A labor of love - and low pay

Op-ed by Renee Loth
Boston Globe, Oct 23 2009

A RECENT report in the medical journal The Lancet estimates that half the babies born in the United States this year will live to age 100. That means plenty more work for people like Evelyn Coke. Coke was a home care aide who spent more than three decades taking care of elderly shut-ins on New York’s Long Island. She bathed, dressed, and cooked for them, kept an eye on their prescriptions, and saved the health care system millions by keeping them out of nursing homes. For this the Jamaican immigrant was paid roughly $7 an hour.

Like most home care aides Coke worked for an agency on an hourly wage, and was not compensated for driving time between appointments. Nor did the job include health care or other benefits, nor overtime, sick days, or holidays.

This is all perfectly legal. In 1974, Congress amended the Depression-era Fair Labor Standards Act in order to cover domestic workers. But it explicitly exempted “home companions’’ such as babysitters or caregivers for the elderly, who were often relatives.

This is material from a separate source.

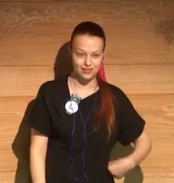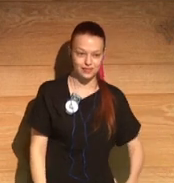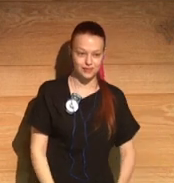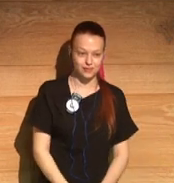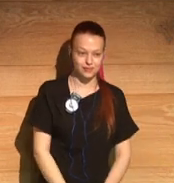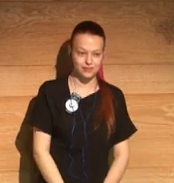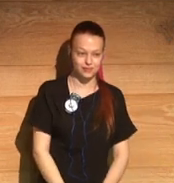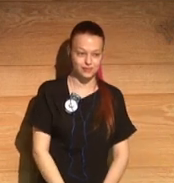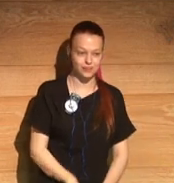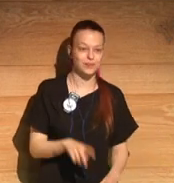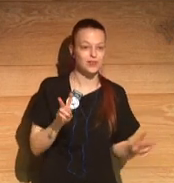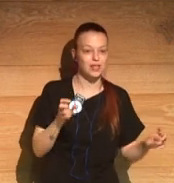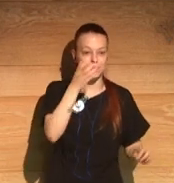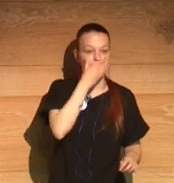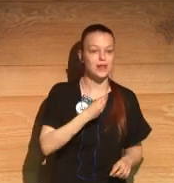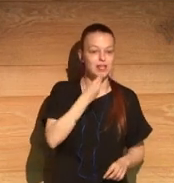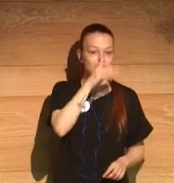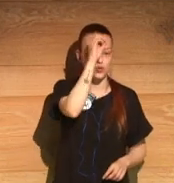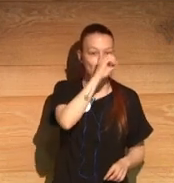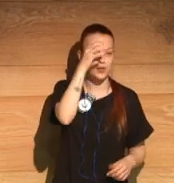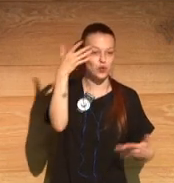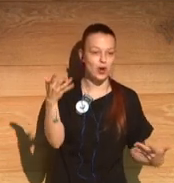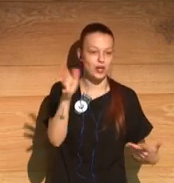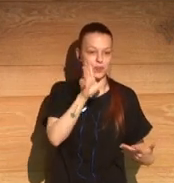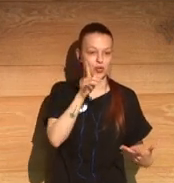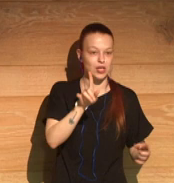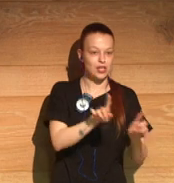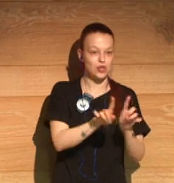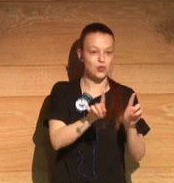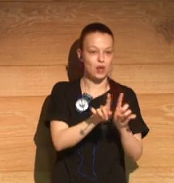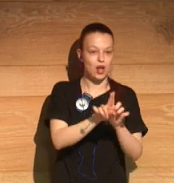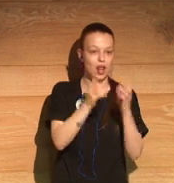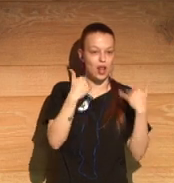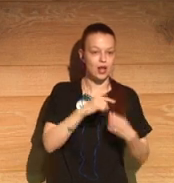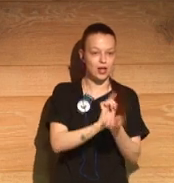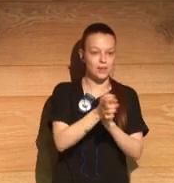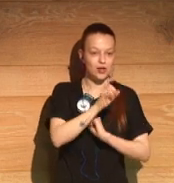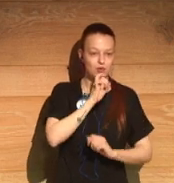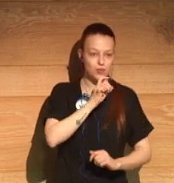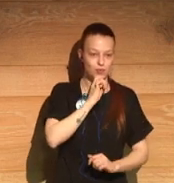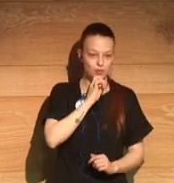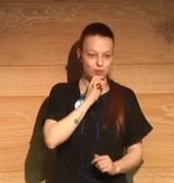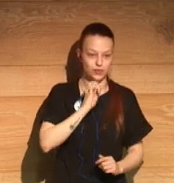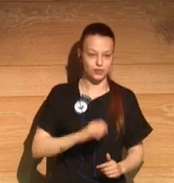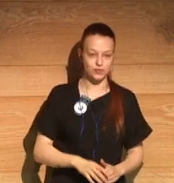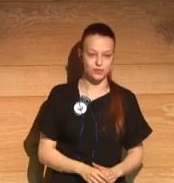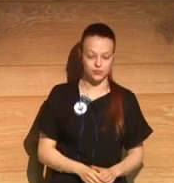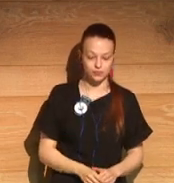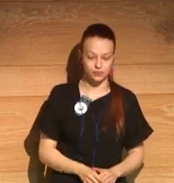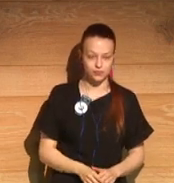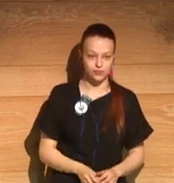What do think about beauty and how we change?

That might have made some sense in the early 1970s, when families stuck close together and women were not working in great numbers. But the US Department of Labor chose to include even aides hired through commercial agencies in the “home companions’’ category, and never updated the regulations. Thus workers laboring 10 or more hours a day are not covered by overtime laws or the minimum wage.

If demographics is destiny, many thousands of Evelyn Cokes will be added to a home care work force that already numbers about 1.5 million - 32,000 in Massachusetts alone. This overwhelmingly female army of workers answers to a bewildering array of titles - home health aide, personal care attendant, homemaker, custodial care giver - with different regulations in each state. In Massachusetts, for example, a homemaker is allowed to cook for her client, but not to feed her.

The one thing they have in common is low pay. A study by the Direct Care Alliance, an advocacy group, says wages for personal and home care aides - a national median of $9.22 an hour - have not kept up with inflation and are falling in value. An advocate succinctly described the system as “poor young women taking care of poor old women.’’

Many home aides love the work and some love their elderly charges. But make no mistake: it is a job, and the workers deserve a decent wage.

In 2001, Evelyn Coke was in a car accident. When a lawyer she consulted looked at her pay stubs, he discovered that she had never been paid overtime, despite working back-to-back shifts, and he urged her to sue. The case went all the way to the US Supreme Court, but in 2007 the court ruled that it was up to the Department of Labor how broadly to apply protections of the law.

Sporadic efforts to correct the injustice have so far failed. In its next-to-last day in office, the Clinton administration filed new regulations to cover home care workers in the labor laws. But the Bush administration dropped it (and argued against Coke in her Supreme Court case).

In a familiar refrain, industry groups such as the Private Care Association oppose the changes, arguing that giving workers better pay and benefits will only raise the cost of the care, making it less available to needy elders. But this is pitting poor old people against poor young people, an odious tactic.

Some 52 House and Senate members have written to Labor Secretary Hilda Solis asking her to update the home companion regulations. Solis said in June that she shared these concerns and wants to make sure all workers’ rights are protected. But little has stirred on this front since.

It’s too bad. Solis might have been able to bring long-overdue justice to home care workers with Evelyn Coke at her side. But that won’t happen now: Coke died in July of heart and kidney failure. She was 74. Her obituary said that she had neglected her health for years, until she was old enough for Medicare, because she never had health insurance. She couldn’t afford a home care aide.

Renée Loth’s column appears regularly in the Globe.